PC: Blomberg.com

According to local authorities, a number of significant explosions that shook the region of a Russian military installation in the occupied Ukrainian peninsula of Crimea on Tuesday resulted in one fatality and numerous injuries.

Large plumes of smoke could be seen rising into the air in footage from the scene. According to Russian official media RIA Novosti, the Russian defence ministry said that the explosions were caused by aviation munitions that had been fired.

According to RIA Novosti, the ministry stated in the statement that “a number of aircraft bombs detonated at 3:20 p.m. on the area of the airfield ‘Saki’ near the village of Novofedorivka.”

Five individuals were hurt as a result of the explosions, according to Konstantin Skorupsky, Minister of Health of the Republic of Crimea, earlier on Tuesday. It’s unclear if the person who passed away was one of the people who had been harmed before.

According to the health ministry, ambulance teams and an air ambulance were dispatched to the explosion site.

In 2014, Russia seized Crimea from Ukraine and now counts it as a part of its territory. The peninsula is considered to be Ukrainian territory by Kiev and its allies, who reject the annexation.
The head of the Crimean region’s advisor, Oleg Kryuchkov, acknowledged there had been numerous explosions close to the settlement of Novofedorivka.

PC: Al Jazeera

Later in the afternoon, Kryuchkov made a message on his Telegram channel in which he said approximately 30 adjacent residents had been evacuated from their homes as a result of the explosions and that an air cordon had been established around the airfield’s perimeter.

Separately, the leader of the so-called Republic of Crimea, Sergey Aksenov, said “I went to the incident in the Saki district hamlet of Novofedorivka. The situation is being explained.”
He stated that emergency personnel were on the scene and that there was “a dispersion of fragments” at the location.

In order to minimise injuries to nearby neighbours, he continued, “measures were taken to put up a cordon perimeter in a 5-kilometer zone: fencing, traffic police officers, and foot patrols.”

The Ukrainian side had not released any information regarding any potential strikes in the region. Since the beginning of the Russian invasion, Ukraine is not known to have struck the land of Crimea.
The explosions occurred only a few hours after what looked to be the Ukrainian military’s most intense strike to yet on Russian-occupied areas in southern Ukraine close to the Crimean peninsula.
On Ukrainian television on Tuesday, Serhii Khlan, the advisor to the director of the Kherson Civil Military Administration, said: “This morning there was a positive news, there was a very big detonation in Henichesk district.”
The closest Ukrainian front line is around 200 kilometres (125 miles) from Henichesk, which is located in the southern Kherson region.

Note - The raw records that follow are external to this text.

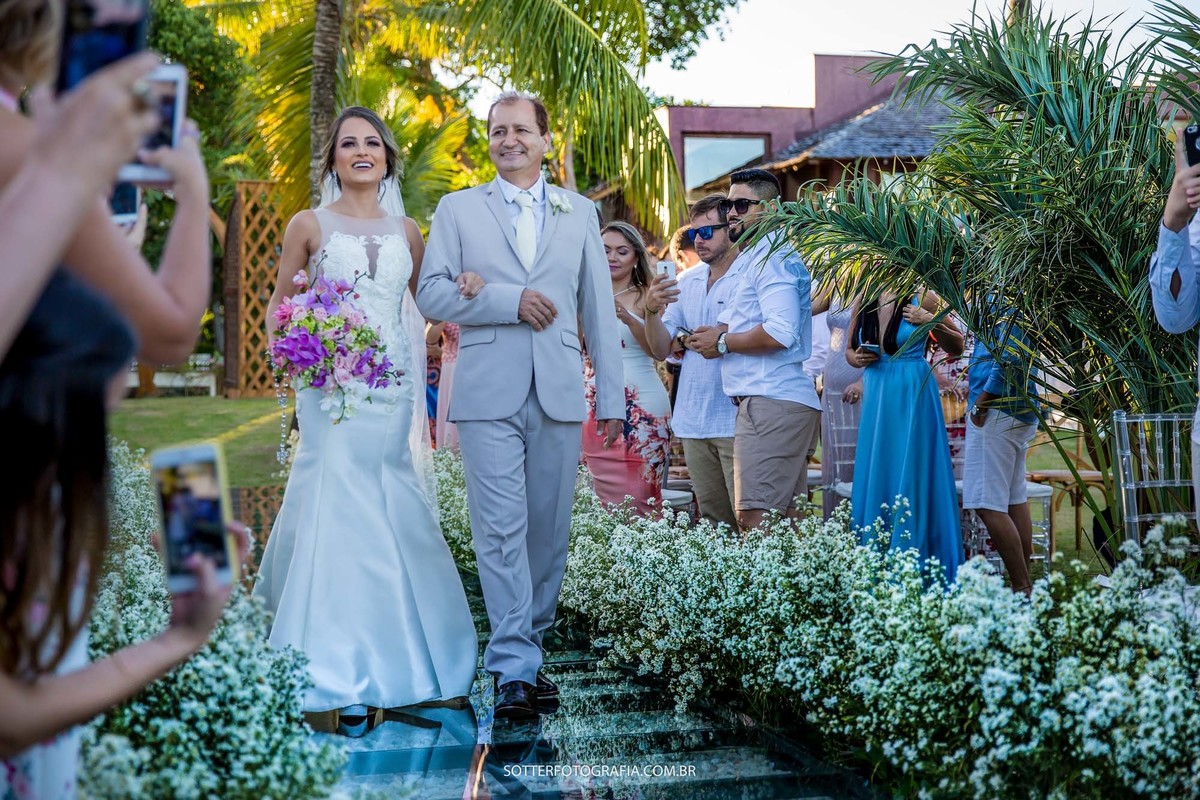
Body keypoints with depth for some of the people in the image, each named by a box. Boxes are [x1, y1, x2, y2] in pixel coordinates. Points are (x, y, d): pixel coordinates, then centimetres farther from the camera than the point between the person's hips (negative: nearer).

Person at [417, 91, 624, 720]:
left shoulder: (580, 213, 14)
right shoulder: (458, 209, 9)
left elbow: (598, 308, 12)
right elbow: (432, 294, 0)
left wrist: (612, 395, 7)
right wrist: (510, 302, -12)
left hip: (559, 396, 2)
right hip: (489, 396, -2)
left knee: (548, 532, 7)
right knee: (501, 531, -8)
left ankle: (528, 647, 20)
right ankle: (514, 669, -7)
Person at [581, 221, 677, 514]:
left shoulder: (646, 296, -1)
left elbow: (661, 352, -14)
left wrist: (638, 314, -30)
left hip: (640, 410, -4)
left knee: (640, 502, -5)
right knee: (606, 503, 8)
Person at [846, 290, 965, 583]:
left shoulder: (921, 299, -3)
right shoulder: (863, 302, 8)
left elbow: (957, 347, 4)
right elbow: (849, 349, 21)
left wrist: (932, 322, -12)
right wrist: (858, 358, -1)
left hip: (913, 397, -5)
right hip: (875, 398, 5)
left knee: (912, 481, -3)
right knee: (874, 482, 7)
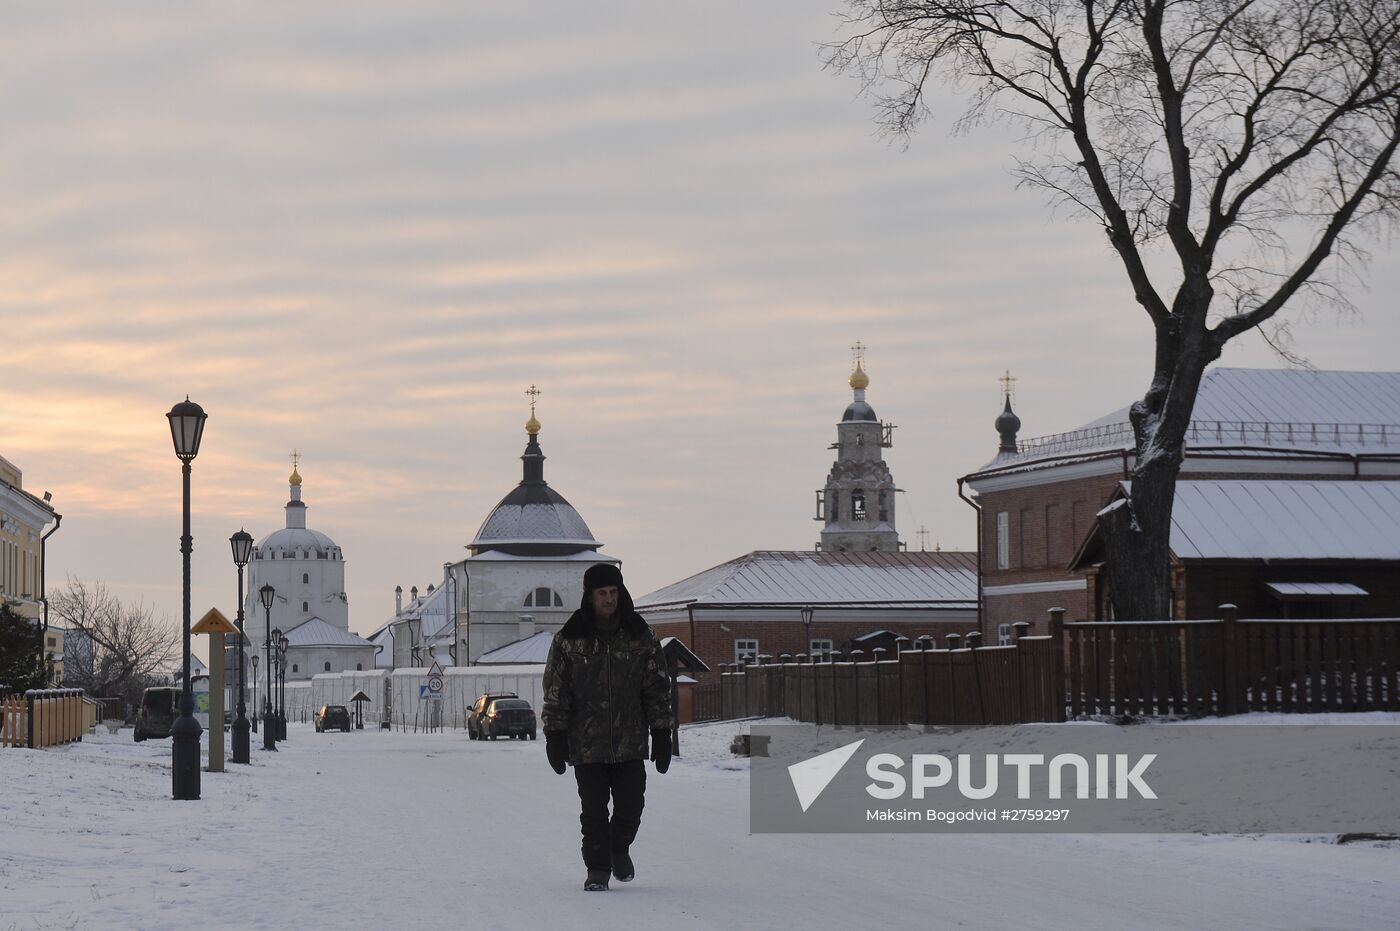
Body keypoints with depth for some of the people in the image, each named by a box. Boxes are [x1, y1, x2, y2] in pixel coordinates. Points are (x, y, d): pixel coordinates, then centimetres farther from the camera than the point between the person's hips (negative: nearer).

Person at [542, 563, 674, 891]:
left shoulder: (640, 636, 4)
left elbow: (657, 688, 8)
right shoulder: (569, 639, 0)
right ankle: (597, 868, 15)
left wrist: (662, 734, 3)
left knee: (630, 808, 1)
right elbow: (555, 689, 2)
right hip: (586, 742, -1)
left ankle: (619, 849, 31)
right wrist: (555, 735, -3)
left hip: (630, 742, 1)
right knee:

Khlan hypothesised that the target had been on the Henichesk–Meletopol railway.
“Although the General Staff has yet to formally confirm our Armed Forces, this is still very good news. The detonation was audible at this train station for 1.5–2 hours, connecting Crimea and Melitopol “stated he.

One of the objectives of Russia’s invasion was to establish a land corridor across the captured regions of southern and eastern Ukraine connecting Crimea to Russia.

The Russian military had “restored” 1,200 kilometres (745 miles) of train tracks and opened roads to enable “full-fledged traffic” between Russia, the Donbas region of eastern Ukraine, and Crimea, the peninsula that was annexed by Russian forces from Ukraine in 2014. Moscow claimed that it had achieved this goal in June. According to Sergei Shoigu, the Russian defence minister, the delivery of water through the North Crimean Canal, which is a lifeline for Crimea, has also restarted.